» **PROBLEM DETAILS**:
Please find every line in the entries below that contains the string "třídy" and copy each of those lines. The match is case-sensitive.

» **INPUT FOR THIS TASK**:
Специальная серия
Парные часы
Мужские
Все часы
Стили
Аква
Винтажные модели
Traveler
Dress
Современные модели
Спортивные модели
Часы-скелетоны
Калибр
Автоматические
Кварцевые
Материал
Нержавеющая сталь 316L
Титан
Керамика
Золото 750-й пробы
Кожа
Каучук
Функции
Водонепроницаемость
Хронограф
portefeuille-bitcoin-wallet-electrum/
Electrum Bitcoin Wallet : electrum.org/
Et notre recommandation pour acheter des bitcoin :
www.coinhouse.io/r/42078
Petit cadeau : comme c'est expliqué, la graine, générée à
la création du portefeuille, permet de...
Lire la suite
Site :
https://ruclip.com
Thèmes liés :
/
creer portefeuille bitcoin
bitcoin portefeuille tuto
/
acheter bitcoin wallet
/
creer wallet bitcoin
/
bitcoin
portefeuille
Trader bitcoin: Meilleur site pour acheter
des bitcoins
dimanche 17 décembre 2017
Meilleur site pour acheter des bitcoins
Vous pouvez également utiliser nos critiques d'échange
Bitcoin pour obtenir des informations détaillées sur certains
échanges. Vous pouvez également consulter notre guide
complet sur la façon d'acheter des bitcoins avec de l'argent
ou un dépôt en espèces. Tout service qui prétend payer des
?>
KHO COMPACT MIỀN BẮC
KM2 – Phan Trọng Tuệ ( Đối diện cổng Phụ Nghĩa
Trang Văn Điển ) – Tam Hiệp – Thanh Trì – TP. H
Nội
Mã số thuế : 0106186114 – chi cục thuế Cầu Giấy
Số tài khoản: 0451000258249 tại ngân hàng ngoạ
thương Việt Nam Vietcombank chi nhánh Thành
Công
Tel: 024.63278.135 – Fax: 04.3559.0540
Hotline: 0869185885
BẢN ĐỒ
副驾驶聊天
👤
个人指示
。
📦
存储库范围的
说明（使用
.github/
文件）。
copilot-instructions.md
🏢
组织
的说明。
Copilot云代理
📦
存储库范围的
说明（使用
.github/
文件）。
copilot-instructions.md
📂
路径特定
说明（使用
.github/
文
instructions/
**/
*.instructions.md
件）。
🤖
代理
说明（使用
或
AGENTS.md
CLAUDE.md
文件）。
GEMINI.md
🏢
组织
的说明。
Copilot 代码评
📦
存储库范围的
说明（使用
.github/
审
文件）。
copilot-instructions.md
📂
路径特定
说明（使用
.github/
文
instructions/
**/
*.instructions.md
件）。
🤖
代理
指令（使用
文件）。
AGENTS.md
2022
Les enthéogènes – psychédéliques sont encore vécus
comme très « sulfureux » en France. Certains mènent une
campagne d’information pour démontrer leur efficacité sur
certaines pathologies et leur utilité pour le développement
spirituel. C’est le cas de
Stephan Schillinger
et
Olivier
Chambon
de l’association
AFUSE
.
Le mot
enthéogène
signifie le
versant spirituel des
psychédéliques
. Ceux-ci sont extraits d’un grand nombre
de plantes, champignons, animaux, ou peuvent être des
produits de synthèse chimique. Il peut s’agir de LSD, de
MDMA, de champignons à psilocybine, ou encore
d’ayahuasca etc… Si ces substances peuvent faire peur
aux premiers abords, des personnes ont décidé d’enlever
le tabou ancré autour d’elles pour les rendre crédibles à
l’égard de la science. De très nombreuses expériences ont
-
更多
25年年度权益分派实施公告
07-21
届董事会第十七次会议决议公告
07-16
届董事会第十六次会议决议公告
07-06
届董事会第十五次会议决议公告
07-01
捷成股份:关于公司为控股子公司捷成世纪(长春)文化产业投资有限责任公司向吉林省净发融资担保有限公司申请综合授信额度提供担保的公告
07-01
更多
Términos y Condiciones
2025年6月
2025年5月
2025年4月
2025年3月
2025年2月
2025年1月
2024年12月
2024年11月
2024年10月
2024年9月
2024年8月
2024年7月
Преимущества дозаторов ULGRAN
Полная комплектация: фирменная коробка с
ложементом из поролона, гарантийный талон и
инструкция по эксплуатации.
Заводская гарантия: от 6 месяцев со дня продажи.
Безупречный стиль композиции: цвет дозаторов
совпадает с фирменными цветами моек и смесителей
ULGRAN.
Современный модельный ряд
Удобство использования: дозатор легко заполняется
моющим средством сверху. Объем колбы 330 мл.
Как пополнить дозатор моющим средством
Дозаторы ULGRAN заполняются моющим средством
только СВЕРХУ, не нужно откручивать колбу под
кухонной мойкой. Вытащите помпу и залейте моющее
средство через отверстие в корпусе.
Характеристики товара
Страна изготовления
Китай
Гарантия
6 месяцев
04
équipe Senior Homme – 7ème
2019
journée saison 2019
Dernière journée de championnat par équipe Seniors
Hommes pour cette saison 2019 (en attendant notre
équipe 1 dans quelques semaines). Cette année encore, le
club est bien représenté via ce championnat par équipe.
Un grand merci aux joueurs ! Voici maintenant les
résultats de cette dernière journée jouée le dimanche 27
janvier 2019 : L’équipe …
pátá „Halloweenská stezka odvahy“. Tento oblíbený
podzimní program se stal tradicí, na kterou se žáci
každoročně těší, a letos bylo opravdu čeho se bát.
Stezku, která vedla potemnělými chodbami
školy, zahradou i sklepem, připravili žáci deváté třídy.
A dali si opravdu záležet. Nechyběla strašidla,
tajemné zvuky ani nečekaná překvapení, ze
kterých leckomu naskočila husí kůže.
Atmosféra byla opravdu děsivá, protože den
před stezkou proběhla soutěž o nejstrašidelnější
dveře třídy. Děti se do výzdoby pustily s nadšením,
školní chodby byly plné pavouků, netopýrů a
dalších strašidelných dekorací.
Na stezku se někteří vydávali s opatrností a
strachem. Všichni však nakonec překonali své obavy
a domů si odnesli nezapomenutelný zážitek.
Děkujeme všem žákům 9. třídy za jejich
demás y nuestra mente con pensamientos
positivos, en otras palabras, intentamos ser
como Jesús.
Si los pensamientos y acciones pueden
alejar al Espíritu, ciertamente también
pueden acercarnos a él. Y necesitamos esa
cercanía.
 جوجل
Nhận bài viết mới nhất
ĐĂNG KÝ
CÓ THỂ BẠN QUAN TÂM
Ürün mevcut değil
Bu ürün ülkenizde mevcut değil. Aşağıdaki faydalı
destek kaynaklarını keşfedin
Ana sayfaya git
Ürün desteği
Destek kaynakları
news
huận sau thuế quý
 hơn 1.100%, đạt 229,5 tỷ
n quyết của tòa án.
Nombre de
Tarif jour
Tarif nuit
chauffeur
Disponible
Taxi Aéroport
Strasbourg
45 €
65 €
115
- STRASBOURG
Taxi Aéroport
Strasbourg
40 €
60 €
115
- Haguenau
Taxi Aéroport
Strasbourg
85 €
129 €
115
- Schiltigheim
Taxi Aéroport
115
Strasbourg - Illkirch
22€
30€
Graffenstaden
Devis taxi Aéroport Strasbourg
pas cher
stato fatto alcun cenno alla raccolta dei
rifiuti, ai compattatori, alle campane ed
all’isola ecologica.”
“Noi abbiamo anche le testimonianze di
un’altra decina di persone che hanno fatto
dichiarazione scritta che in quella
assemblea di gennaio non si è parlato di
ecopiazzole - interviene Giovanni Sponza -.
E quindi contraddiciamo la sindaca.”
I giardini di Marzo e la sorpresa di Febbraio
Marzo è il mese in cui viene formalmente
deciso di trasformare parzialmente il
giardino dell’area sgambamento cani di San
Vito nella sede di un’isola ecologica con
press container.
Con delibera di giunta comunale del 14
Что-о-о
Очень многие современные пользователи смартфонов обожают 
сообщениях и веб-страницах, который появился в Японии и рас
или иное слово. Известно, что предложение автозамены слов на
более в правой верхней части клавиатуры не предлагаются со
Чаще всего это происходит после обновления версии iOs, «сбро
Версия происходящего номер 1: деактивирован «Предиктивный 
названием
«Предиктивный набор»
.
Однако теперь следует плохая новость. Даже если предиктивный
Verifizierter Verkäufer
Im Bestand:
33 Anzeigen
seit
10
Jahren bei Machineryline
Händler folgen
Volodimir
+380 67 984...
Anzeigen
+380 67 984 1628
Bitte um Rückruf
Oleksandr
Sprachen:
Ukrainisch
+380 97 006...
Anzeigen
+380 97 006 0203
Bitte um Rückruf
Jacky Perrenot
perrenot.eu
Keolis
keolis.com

» **ANSWER SPACE**:
školy, zahradou i sklepem, připravili žáci deváté třídy.
dveře třídy. Děti se do výzdoby pustily s nadšením,
Děkujeme všem žákům 9. třídy za jejich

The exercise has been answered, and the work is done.